Agreement on the meaning of the attribute values is very important for
purposes of interchange.  Although the list of attribute values is open-ended,
the addition of synonymous attrubute values is to be descouraged at the
interchange level, although local applications are completely free to use
whatever data category names they deem fit.  Export routines should account
for aliasing to existing attribute values wherever possible.
 
Review of Assignments List from the Cleveland Meeting
-----------------------------------------------------
 
   Assignments for June-July-August
   --------------------------------
A.      Write sample TEI.TERM documents using tentative        Wright & Budin
        tag set
 
        Budin reported that a few sample TEI <termEntry>s had been
generated and that he and Wright would continue this effort.  Sample
<termEntry>s will be included in "Sub-document 7".
 
B.      Consider character sets and reversible                 Melby
        transliteration
        Contact TR1
 
Item 8
-------
 
        Melby reported that it was currently essential that documents be
restricted to ISO 646 because of the prevalence of systems that use either
exclusively lower ASCII or EBCDIC.  He stressed that:
*       Transliteration must be reversible.
*       SGML % entities will probably be used.
*       UNICODE and ISO 10646 16 bit representation schemes for multilingual
characters are interesting solutions for the future, but that we must cope
with existing systems for some time to come.

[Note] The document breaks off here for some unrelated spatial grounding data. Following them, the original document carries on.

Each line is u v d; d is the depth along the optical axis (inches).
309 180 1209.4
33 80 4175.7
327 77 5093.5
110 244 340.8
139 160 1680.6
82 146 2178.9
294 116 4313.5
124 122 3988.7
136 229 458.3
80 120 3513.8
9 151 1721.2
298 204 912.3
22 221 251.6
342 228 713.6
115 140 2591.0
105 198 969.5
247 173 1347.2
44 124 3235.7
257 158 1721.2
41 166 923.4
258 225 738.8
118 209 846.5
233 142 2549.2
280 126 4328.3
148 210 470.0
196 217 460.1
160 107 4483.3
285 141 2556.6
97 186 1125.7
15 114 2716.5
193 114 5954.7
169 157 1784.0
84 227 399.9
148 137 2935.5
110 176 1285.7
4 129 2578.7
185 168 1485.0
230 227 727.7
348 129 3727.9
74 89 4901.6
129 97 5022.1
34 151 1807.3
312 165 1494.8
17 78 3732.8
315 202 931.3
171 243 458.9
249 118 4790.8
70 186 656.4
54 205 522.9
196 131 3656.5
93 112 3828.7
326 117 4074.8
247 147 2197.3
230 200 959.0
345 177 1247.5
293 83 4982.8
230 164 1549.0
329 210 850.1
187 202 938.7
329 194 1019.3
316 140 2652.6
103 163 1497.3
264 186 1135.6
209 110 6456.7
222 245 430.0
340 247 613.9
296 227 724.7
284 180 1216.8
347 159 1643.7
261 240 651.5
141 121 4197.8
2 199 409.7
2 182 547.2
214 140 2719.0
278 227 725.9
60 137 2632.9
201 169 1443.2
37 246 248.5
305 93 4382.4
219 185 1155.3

        Melby noted that the problem of reversibility appears to be resolved for
non-oriental languages.  Melby will provide a more detailed summary of ISO 646
and the lang attribute, which will becomes "Sub-document 5".
 
C.      Write formal DTD using tentative tag set                    Shreve
 
        Shreve reported on the DTD, which does parse.  He will be revising the
DTD to conform to decisions reached during this meeting.  This DTD will become
"Sub-document 6".
 
D.      Test sample TEI.TERM documents and DTD using           Shreve
        an SGML parser.  See above.
 
E.      Get feedback on sample files from many TDBs            Wright & Budin
 
        Budin reported that he and Wright will contact users and operators of
terminological databases (TDBs) to solicit sample <termEntry>s for the purpose
of examining as many different system types as possible.
 
F.      Invite numerous groups to create conversion            Wright & Budin
        software to convert sample files to and from
        TEI.TERM-conformant documents
 
        Ditto above.
 
G.      Refine tag set and DTD                                 Shreve; WG
 
        Shreve will revise the DTD as noted above.  Wright will generate a list
of tags, attributes and attribute values in conjunction with the writing of
the Oak Ridge minutes.  She and Shreve will supervise the creation of a draft
list of tags, attributes and attribute values together with definitions, which
should be ready by mid-October.
 
H.      Write final report                                      Wright; WG
 
        The committee identified the following reports and papers that must
completed, together with their respective deadlines:
 
1.      Preliminary version of an AI7 status report to
        be circulated in Sub-Committee 3 of ISO                   26 Aug.-
        Technical Committee 37 on Terminology (ISO TC 37/SC 3)    1 Sept.
 
2.      Minutes of Oak Ridge Meeting                              1 Sept.
 
3.      Formal paper to be authored by Melby and Wright           25 Sept.
 
        This paper is for presentation at the International Symposium on
Terminology and Documentation in Specialized Communication to be held in Hull,
Ontario 7-8 Oct (presentation by Wright).  The same paper will form the basis
for Melby's presentation at the ASLIB conference in London in November.  There
will be a book printed as the proceedings of the ASLIB conference, in which
this paper will appear.
 
4.      Section for TEI Guidelines 2, which will be
        basically identical to the Hull/ASLIB paper,
        with minor modifications to reflect venue-
        specific concerns.                                          25 Sept.
 
5.      Preparation of a more polished proposal for TC
        37/SC 3.                                                    15-16 Nov.
 
This proposal can again be based on the ASLIB paper, and preliminary versions
can be provided to important SC 3 members prior to the November SC3 meeting.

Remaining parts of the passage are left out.